The World of Post-Truth. How Information Became a Battleground

The World of Post-Truth. How Information Became a Battleground

Victor Taran / Tyzhden

Information no longer comes to us in separate blocks throughout the day. It has no clear boundaries and does not give time for reflection. The informational space has stopped being just a way to deliver news. It has become an environment in which decisions, moods, and behaviors can be influenced, altering the course of political, social, and economic events.

According to World Economic Forum estimates, disinformation today is the greatest short-term global risk to society. At the same time, data from the Reuters Institute shows that the trust level in news worldwide is about 40%, indicating a systemic crisis of confidence in information.

News updates continuously, creating the impression that it is important to react immediately. You open a feed and see a video with a loud caption about an event that supposedly just happened. The person on the screen speaks confidently, the picture looks clear, and the comments under the video reinforce the impression that it is true. You feel anxiety or outrage and almost automatically press the “forward” button. Likes, reposts, comments. Everything seems perfect. However, a few hours later, a clarification appears that this video is old, altered, or simply AI-generated. Because, as Sam Altman rightly points out, today people should no longer automatically believe that what they see or hear is reality.

Of course, you write a refutation, but it’s too late. The message has already spread to hundreds of chats and embedded itself in others’ beliefs. Congratulations — you have become a victim and participant in someone else’s information campaign. This is how the informational environment we have been living in for the past few years works.

Sometimes the goal is not to persuade, but to confuse.

Seeing several mutually contradictory versions, a person begins to doubt everything. This reduces trust and makes us more vulnerable to subsequent messages. It is not necessary to create outright falsehoods for this. It is enough to change the emphasis, take a fact out of context, or repeat the same thesis from different sources. Over time, this creates the feeling that a certain opinion is generally accepted.

## Record excerpts

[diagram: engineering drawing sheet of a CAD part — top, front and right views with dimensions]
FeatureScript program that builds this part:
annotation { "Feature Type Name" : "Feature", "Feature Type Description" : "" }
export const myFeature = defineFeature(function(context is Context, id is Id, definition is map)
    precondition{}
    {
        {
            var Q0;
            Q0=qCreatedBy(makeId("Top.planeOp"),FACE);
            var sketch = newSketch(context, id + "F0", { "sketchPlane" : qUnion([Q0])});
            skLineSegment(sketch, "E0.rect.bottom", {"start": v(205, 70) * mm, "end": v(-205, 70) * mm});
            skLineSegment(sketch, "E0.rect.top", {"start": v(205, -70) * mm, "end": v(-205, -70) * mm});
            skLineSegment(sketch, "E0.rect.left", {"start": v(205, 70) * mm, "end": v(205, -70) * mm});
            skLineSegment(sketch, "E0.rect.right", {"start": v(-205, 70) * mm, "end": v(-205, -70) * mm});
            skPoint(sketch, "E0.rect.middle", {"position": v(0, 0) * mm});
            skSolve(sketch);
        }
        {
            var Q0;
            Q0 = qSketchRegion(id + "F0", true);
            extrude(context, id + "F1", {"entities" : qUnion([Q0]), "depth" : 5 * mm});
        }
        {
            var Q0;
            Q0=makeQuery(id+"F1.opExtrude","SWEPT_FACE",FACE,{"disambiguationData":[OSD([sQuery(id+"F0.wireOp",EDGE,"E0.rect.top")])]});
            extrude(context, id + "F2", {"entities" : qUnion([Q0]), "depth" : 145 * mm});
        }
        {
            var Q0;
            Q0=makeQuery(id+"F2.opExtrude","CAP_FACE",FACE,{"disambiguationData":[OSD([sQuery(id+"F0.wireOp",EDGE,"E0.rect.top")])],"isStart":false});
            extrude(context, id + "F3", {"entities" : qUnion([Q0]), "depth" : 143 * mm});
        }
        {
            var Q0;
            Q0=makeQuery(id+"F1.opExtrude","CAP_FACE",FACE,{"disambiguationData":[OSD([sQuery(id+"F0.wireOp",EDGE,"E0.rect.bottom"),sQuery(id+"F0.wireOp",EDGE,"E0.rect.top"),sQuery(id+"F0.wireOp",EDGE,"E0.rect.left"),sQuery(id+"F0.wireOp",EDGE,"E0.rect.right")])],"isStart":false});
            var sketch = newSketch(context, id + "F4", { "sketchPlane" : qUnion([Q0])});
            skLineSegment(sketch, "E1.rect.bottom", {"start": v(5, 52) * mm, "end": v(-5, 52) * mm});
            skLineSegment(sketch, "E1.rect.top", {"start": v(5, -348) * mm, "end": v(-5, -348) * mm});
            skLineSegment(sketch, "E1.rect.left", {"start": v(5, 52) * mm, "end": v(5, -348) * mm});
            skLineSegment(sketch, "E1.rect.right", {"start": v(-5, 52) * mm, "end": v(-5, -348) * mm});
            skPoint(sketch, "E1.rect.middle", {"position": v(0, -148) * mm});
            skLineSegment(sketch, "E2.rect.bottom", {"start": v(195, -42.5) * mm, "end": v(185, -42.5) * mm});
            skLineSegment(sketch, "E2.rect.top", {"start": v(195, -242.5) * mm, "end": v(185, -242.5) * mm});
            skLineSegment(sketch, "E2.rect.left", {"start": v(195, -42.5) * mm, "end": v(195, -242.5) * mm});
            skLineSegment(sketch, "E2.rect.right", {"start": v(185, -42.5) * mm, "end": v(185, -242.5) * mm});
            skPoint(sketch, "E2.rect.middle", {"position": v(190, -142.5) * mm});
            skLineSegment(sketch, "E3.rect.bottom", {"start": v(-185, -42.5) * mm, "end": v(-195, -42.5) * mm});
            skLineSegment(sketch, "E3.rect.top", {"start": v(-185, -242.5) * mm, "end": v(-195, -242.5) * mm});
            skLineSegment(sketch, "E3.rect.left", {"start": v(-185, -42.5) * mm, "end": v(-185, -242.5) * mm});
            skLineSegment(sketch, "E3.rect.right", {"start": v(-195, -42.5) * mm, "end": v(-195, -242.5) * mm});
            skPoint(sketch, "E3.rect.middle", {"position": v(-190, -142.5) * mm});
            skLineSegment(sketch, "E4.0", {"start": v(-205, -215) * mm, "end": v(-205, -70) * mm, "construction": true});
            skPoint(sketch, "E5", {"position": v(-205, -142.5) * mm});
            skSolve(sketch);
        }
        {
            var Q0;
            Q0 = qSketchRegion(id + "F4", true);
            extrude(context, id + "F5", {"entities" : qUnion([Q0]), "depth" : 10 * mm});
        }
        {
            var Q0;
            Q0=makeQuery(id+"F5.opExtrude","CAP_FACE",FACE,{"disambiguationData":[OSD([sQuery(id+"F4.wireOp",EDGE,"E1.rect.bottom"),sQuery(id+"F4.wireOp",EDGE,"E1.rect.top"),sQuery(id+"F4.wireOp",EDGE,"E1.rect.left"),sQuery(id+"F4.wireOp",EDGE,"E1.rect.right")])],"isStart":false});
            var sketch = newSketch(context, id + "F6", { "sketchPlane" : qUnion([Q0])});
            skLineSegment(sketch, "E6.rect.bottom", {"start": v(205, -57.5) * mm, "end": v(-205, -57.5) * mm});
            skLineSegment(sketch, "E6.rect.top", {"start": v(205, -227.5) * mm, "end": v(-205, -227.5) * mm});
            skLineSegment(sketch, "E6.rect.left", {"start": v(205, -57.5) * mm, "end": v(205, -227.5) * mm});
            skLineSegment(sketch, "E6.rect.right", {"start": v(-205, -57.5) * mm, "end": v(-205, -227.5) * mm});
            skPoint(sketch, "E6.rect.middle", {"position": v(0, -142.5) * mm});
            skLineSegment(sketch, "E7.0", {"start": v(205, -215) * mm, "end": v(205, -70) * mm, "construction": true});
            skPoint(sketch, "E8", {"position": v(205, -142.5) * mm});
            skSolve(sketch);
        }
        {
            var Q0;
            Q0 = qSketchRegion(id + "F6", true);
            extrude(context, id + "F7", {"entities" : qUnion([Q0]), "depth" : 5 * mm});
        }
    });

## Work instructions
**1.** In the post-truth article, what does Reuters Institute data put the worldwide level of trust in news at?
**2.** Please find each line of the listing that contains the string "middle" and copy it out.

## Per-task outputs
**1.** About 40%.

**2.**
            skPoint(sketch, "E0.rect.middle", {"position": v(0, 0) * mm});
            skPoint(sketch, "E1.rect.middle", {"position": v(0, -148) * mm});
            skPoint(sketch, "E2.rect.middle", {"position": v(190, -142.5) * mm});
            skPoint(sketch, "E3.rect.middle", {"position": v(-190, -142.5) * mm});
            skPoint(sketch, "E6.rect.middle", {"position": v(0, -142.5) * mm});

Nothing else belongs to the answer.